魯國三桓興衰史。《網路歷史》

     魯國三桓之亂是怎麼開始,又是怎麼結束, 為什麼沒有形成晉國三家分晉的結果?

今天曉張和各位一起探討這個問題。

      魯桓公有四個兒子,老大慶父、老二同、老三叔牙、老四季友。

其中老大和老三分別是庶長子、庶次子,老二和老四是嫡長子和嫡次子。

孟仲叔季對應四人的大小排序。

    魯桓公的正妻文薑是齊襄公的妹妹, 在嫁給魯桓公之前就和哥哥私通,公元前694年 ,魯桓公發現這件醜事,被齊襄公派公子彭生殺死滅口。

按照嫡長子繼承制, 太子姬同即位, 是為魯莊公。

文薑是春秋四大美女之一,是齊桓公小白、公子糾、齊襄公諸兒的姐妹,出嫁前即長期和哥哥齊襄公私通

     魯莊公大家不一定熟悉, 但他的幾個親戚大家一定熟悉, 齊桓公小白和哥哥公子糾, 以及殺死他父親的齊襄公, 都是他的舅舅。

我們學過的課文《曹劌論戰》記錄的長勺之戰也是因為魯莊公支持公子糾被齊桓公報復發動的戰役。

     按照周王朝的分封制原則, 其三個兄弟分別獲得自己的封地,位列魯國卿士。

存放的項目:

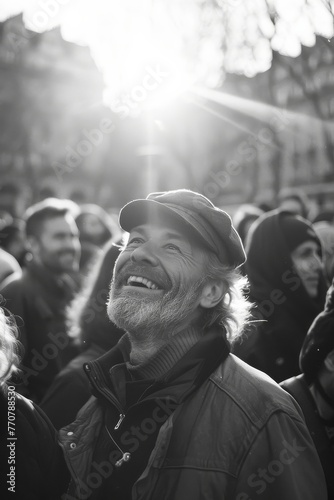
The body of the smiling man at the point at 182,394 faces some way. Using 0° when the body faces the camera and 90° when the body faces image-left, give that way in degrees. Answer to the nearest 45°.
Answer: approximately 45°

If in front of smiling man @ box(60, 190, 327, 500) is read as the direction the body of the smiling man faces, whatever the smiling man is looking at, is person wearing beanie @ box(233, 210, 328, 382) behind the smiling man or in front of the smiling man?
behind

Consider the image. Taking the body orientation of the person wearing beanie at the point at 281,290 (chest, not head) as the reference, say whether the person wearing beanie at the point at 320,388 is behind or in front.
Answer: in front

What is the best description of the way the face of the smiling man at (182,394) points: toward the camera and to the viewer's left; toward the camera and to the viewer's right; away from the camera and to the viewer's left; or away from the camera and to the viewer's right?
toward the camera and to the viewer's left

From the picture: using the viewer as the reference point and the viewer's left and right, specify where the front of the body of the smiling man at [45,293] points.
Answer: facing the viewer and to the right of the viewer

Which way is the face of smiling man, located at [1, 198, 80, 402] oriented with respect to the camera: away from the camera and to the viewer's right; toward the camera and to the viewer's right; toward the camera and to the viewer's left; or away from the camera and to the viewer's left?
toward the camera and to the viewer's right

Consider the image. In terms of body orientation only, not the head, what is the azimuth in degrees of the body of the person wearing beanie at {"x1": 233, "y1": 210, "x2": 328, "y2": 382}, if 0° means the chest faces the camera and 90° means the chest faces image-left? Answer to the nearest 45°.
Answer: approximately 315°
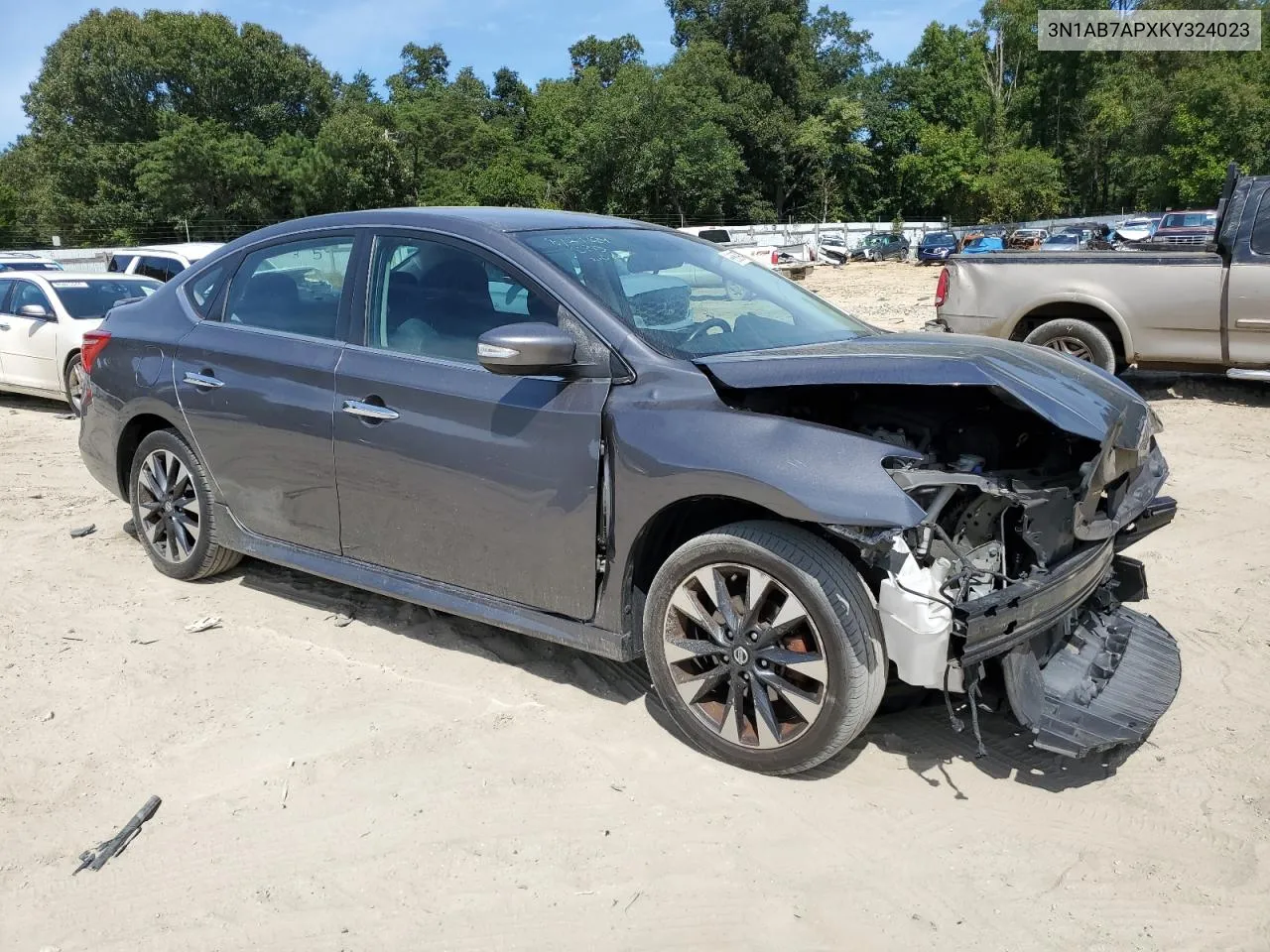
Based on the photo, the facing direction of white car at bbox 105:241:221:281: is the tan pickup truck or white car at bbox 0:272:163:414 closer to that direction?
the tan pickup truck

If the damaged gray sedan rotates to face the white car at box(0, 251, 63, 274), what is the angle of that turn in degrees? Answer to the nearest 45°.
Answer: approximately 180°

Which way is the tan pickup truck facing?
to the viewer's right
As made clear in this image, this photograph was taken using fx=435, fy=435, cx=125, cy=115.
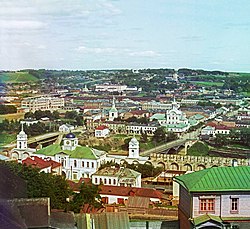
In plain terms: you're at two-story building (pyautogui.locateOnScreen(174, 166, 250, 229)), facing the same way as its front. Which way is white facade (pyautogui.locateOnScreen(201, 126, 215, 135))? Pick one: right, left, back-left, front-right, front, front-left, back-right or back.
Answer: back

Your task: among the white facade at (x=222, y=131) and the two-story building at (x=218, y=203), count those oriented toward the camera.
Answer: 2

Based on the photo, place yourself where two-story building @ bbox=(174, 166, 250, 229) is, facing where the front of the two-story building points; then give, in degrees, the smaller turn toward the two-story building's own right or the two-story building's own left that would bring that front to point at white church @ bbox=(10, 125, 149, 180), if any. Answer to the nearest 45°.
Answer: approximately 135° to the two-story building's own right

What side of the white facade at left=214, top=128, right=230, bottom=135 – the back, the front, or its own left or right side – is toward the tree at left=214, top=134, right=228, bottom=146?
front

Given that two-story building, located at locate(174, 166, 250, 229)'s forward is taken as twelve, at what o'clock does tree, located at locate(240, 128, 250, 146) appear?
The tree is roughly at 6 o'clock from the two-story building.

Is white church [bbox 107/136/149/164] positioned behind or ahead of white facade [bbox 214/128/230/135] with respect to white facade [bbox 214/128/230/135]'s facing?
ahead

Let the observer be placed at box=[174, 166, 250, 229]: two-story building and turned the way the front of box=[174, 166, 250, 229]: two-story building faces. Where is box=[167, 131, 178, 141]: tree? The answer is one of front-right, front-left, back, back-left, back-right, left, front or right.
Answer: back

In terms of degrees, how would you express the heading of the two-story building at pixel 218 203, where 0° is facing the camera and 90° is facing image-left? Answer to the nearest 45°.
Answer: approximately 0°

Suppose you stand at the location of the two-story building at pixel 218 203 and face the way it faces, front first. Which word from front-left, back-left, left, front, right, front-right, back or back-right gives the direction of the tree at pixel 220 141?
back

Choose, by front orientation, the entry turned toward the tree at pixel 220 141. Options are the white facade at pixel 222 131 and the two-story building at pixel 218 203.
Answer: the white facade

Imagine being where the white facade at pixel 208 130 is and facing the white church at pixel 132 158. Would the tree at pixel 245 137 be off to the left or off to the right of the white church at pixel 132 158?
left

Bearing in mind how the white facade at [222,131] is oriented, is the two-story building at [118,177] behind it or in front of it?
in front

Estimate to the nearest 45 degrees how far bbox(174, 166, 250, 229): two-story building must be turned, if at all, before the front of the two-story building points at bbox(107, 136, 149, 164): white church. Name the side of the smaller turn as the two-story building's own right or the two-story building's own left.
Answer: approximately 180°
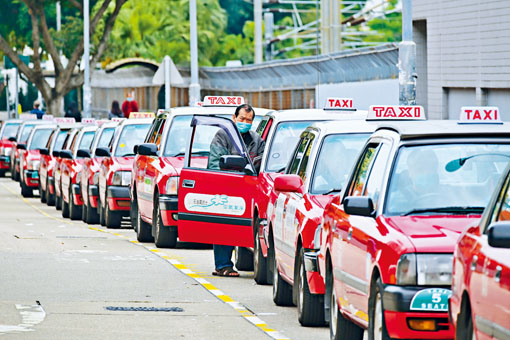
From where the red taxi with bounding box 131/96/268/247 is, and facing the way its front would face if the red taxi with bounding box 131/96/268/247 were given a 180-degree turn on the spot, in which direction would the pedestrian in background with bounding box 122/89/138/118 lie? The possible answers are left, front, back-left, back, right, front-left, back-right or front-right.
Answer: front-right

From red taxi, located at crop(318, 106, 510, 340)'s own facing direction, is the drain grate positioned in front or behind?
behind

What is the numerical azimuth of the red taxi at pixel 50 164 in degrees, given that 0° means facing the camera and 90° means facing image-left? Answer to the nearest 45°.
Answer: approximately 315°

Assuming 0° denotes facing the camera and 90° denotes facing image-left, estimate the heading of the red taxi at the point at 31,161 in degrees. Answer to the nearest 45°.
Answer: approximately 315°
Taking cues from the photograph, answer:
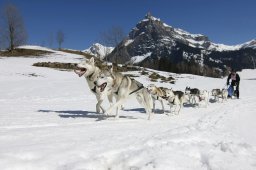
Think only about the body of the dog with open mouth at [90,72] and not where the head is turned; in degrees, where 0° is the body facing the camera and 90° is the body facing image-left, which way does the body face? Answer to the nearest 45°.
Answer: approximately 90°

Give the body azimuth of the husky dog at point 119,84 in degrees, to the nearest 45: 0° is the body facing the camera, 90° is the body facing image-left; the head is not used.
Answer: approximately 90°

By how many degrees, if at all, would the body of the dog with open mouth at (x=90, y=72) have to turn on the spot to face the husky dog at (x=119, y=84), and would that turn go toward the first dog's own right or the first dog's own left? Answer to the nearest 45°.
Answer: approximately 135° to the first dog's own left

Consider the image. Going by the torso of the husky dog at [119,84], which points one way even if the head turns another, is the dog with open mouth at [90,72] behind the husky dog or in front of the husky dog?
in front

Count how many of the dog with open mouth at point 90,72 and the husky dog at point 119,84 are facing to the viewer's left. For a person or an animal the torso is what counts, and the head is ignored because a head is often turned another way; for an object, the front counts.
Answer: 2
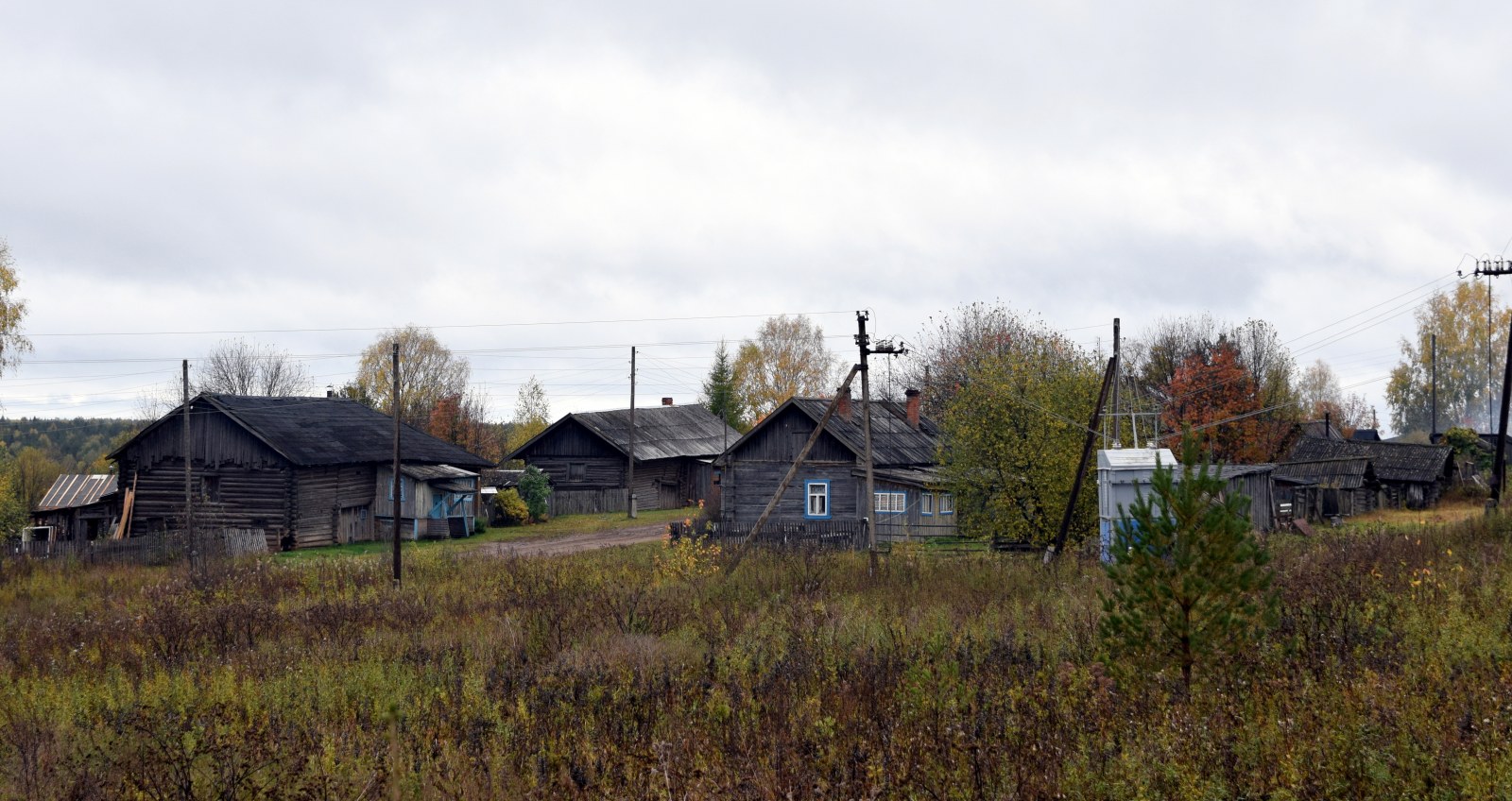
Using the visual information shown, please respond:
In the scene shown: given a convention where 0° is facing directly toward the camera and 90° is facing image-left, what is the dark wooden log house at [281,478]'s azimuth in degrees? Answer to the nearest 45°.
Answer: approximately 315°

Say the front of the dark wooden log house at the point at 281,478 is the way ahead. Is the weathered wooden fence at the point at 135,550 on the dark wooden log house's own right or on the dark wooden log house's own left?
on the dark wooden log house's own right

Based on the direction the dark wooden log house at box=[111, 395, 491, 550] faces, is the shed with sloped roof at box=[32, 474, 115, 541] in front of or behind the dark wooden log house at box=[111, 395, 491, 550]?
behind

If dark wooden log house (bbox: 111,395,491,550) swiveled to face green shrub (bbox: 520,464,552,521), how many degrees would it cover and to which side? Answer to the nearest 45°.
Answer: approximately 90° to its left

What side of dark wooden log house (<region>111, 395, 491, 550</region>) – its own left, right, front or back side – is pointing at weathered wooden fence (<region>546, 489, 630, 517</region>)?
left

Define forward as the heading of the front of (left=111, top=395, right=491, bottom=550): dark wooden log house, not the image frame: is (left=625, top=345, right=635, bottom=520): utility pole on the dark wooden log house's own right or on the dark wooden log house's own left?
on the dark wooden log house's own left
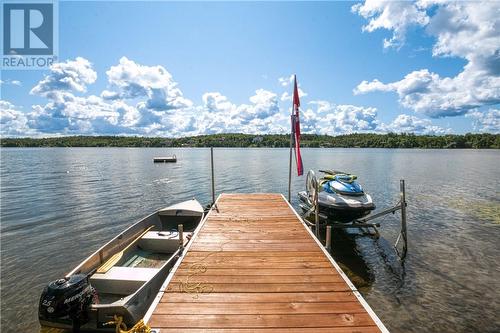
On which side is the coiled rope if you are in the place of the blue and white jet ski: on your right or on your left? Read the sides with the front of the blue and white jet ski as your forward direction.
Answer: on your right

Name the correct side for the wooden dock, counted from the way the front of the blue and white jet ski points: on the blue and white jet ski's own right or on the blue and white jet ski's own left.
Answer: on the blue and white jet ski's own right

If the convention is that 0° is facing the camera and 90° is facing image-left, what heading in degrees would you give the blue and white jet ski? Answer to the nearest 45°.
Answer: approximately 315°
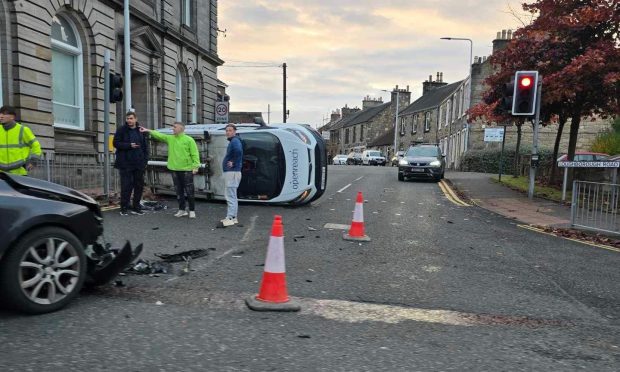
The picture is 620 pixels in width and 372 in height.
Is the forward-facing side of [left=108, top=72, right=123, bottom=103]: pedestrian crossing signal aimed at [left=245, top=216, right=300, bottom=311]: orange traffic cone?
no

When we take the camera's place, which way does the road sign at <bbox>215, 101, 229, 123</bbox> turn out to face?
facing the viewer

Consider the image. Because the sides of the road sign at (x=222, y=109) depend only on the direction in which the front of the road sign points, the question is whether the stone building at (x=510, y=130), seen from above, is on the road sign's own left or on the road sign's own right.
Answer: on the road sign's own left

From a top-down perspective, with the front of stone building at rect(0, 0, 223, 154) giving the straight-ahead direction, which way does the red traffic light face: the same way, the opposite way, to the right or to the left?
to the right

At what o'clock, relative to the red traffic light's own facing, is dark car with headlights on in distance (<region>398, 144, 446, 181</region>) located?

要做的事:
1. 魯國三桓那篇文章裡,魯桓公的四個兒子中哪兩個是嫡出的?
2. 把魯國三桓那篇文章從「魯國三桓之亂是怎麼開始,又是」開始,一直到「按照嫡長子繼承制, 太子姬同即位, 是為魯莊公。」為止(連這句在內),一字不改地抄下來。

做好的答案:
1. 老二同和老四季友。

2.
魯國三桓之亂是怎麼開始,又是怎麼結束, 為什麼沒有形成晉國三家分晉的結果?

今天曉張和各位一起探討這個問題。

      魯桓公有四個兒子,老大慶父、老二同、老三叔牙、老四季友。

其中老大和老三分別是庶長子、庶次子,老二和老四是嫡長子和嫡次子。

孟仲叔季對應四人的大小排序。

    魯桓公的正妻文薑是齊襄公的妹妹, 在嫁給魯桓公之前就和哥哥私通,公元前694年 ,魯桓公發現這件醜事,被齊襄公派公子彭生殺死滅口。

按照嫡長子繼承制, 太子姬同即位, 是為魯莊公。